The “magic” behind the scripts
There are two shell scripts and one python script we created. The two shell scripts are used to collect data via SNMP and return those. Then the python script does all the magic and returns the values which will be written to the database.
The first shell script (cisco_arp_nbc.sh) is used to collect the list of MAC addresses from the legacy ARP and IPv6 Neighbor Cache table for each VLAN from our gateway used during Troopers.
The second shell script (cisco_wlc_bands.sh) is used to collect how many wifi clients are connected over each wireless band (a/b/g/n 2.4 GHZ /n 5 GHZ)

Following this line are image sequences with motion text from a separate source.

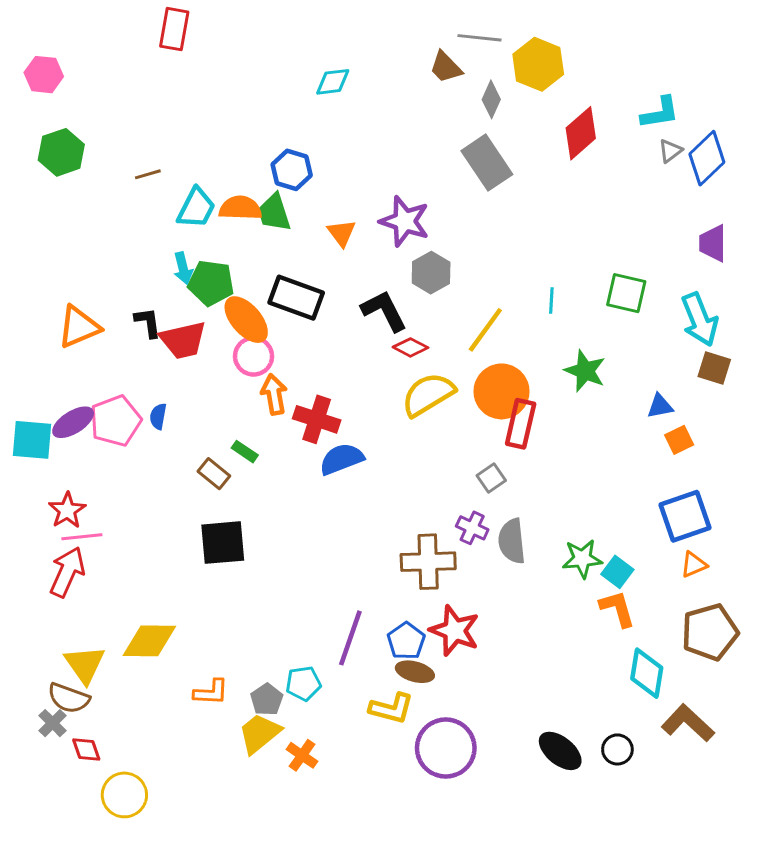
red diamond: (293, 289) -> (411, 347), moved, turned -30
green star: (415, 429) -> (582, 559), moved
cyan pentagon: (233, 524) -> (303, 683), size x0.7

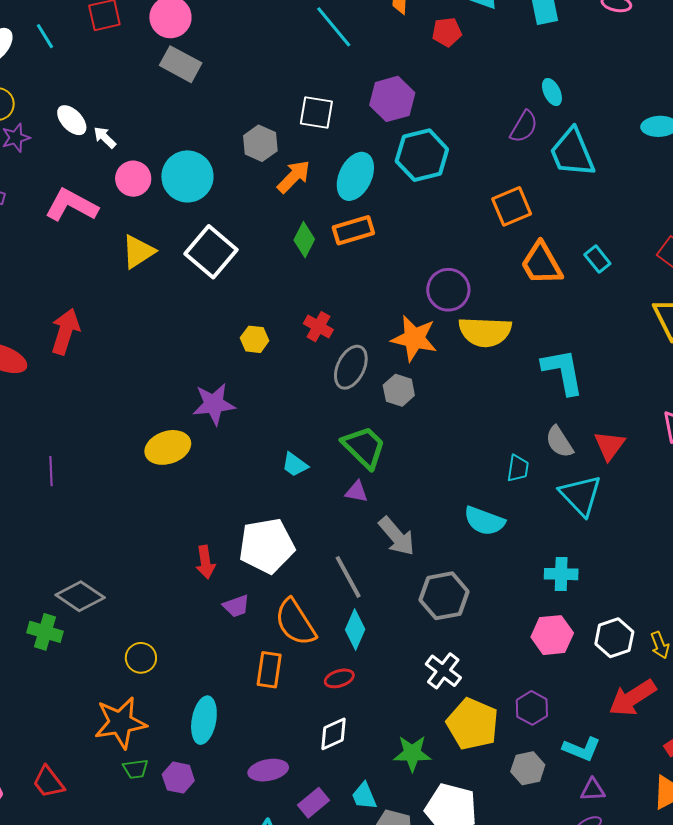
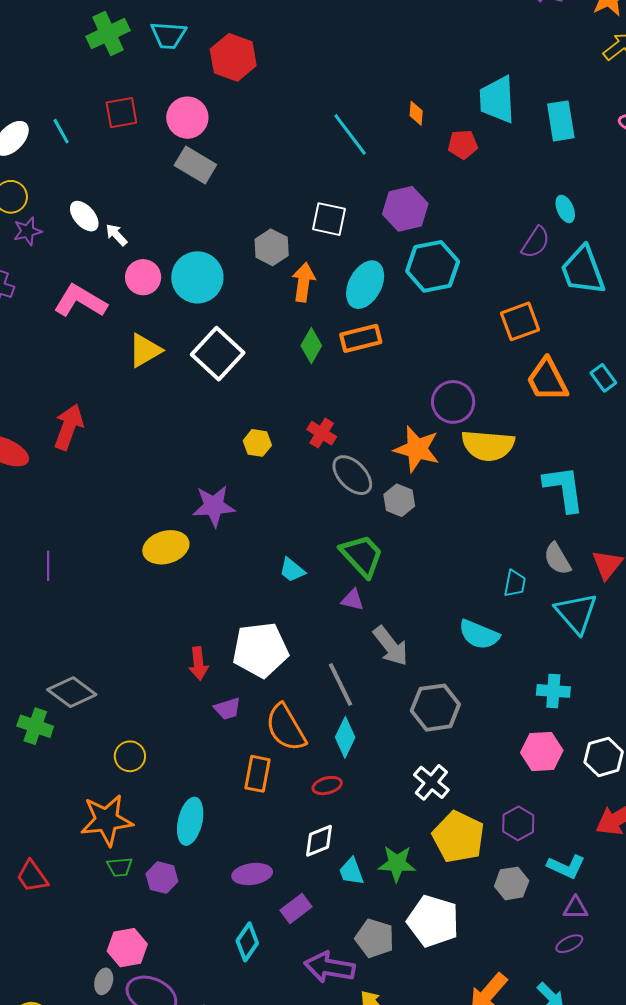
orange arrow: (294, 177) -> (304, 282), turned -39
gray ellipse: (351, 367) -> (352, 475), turned -72
cyan trapezoid: (364, 796) -> (351, 871), moved

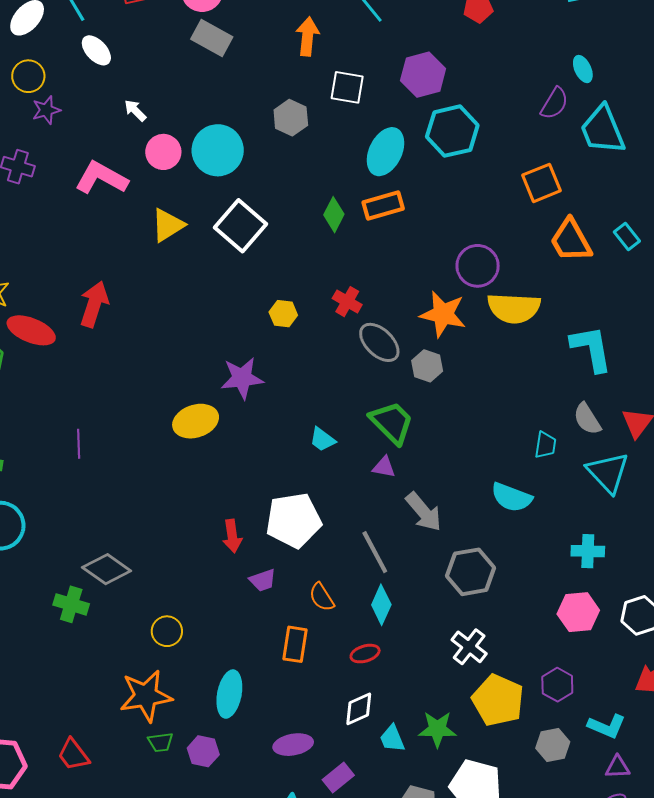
white ellipse: (84, 216) -> (96, 50), moved
orange arrow: (304, 282) -> (308, 36), moved
orange semicircle: (286, 728) -> (322, 597), size x0.6

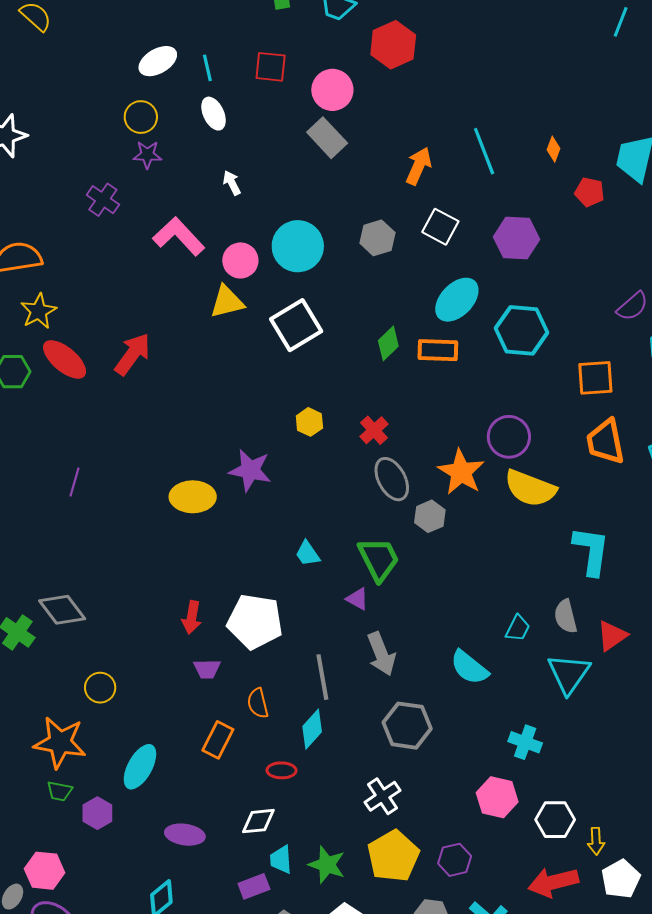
cyan hexagon: (452, 131) -> (522, 330), moved
pink circle: (163, 152) -> (240, 260), moved
purple rectangle: (338, 778) -> (254, 886), moved

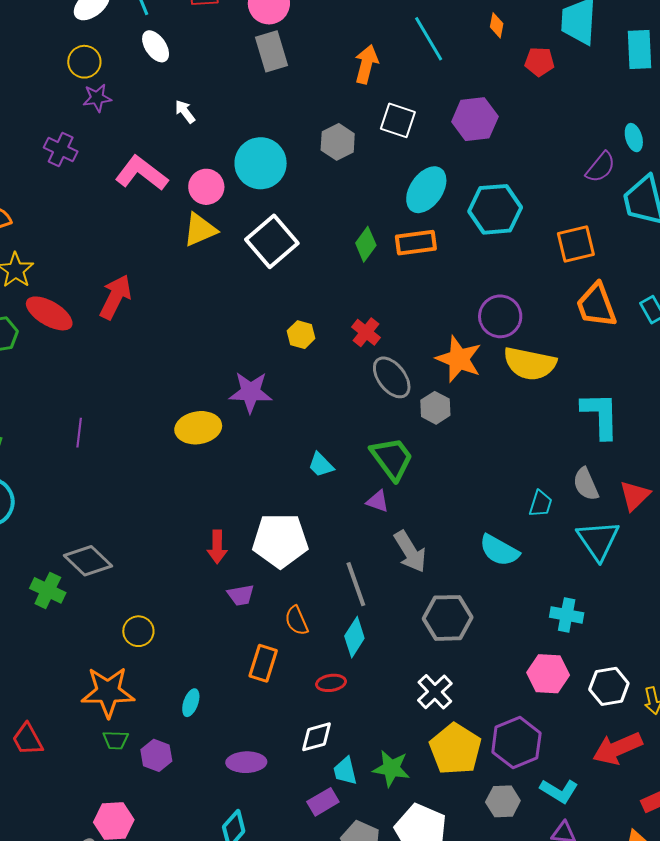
gray rectangle: (327, 138) -> (271, 51), turned 36
cyan ellipse: (140, 767) -> (191, 703), size x0.6
purple hexagon: (455, 860) -> (516, 743), size x1.5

Both shell scripts are used by the python script (snmp_gw_wlc_troopers.py) to get the information over SNMP from the the WLC and our gateway. Now for the “magic” part. We wanted to calculate the amount of clients using only IPv4, IPv6 or both (dualstack). To get this information we are using the table with the MAC addresses from the ARP and Neighbor cache and compare them. If a MAC address can be seen in both the ARP and Neighbor Cache it is considered as Dual-Stack client. If the MAC can only be seen in the ARP cache it is considered IPv4-only and the same applies for entries in the IPv6 Neighbor Cache. The amount of clients for the different categories are counted and returned to save them in the database. As you can see from the screenshot above, we had some “issues” in the first to days with regards to IPv6-only clients. The blue “line” was always growing. It seems that the IOS Image on our gateway did not delete Neighbor Cache entries at all, which lead to the permanent increase (the huge dips after the first and second day happened because we manually deleted the neighbor cache). We are not sure if this is intended or a bug, but we adjusted the neighbor cache lifetime to 1 hours after the second day, and after that the figures became much more realistic. The wireless band information are just collected via the shell script and then returned in the correct format so that collectd can save them to the database.
Currently, we plan to replace the shell script and do the SNMP requests inside the python scripts. In addition, we want to get more information via SNMP from the WLC about the health of the network (APs et.al.)
Hope all of you enjoyed Troopers and see you 2017 in Heidelberg again!